This lesson is still being designed and assembled (Pre-Alpha version)

Basic objects and data types in R

Overview

Teaching: 20 min
Exercises: 10 min
Questions
  • What are the basic data structures and data types in R?

  • How can values be assigned to objects?

  • How can subsets be extracted from vectors?

  • How are missing values represented in R?

Objectives
  • Assign values to objects in R.

  • Use functions and access their documentation.

  • Distinguish between the following terms: object, assign, function, arguments, options.

  • Understand and distinguish between two fundamental vector types: numeric and character.

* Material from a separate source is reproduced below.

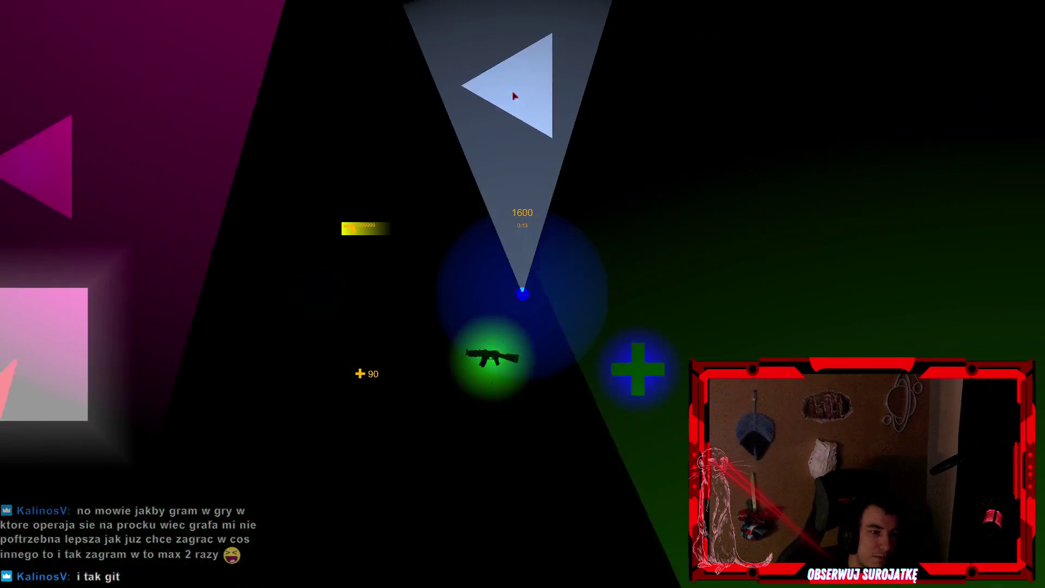
key(s)
key(d)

  • Subset and extract values from vectors.

  • Understand how missing values are encoded in R.

Creating Objects in R

Often, you want to save the output of an operation for later use. In other words, we need to assign values to objects. To create an object, we need to give it a name followed by the assignment operator <-, and the value we want to give to it.

For example:

area_hectares <- 1

We can read the code as: the value 1 is assigned to the object area_hectares. Note that when you run this line of code the object you just created appears on your environment tab (top-right panel).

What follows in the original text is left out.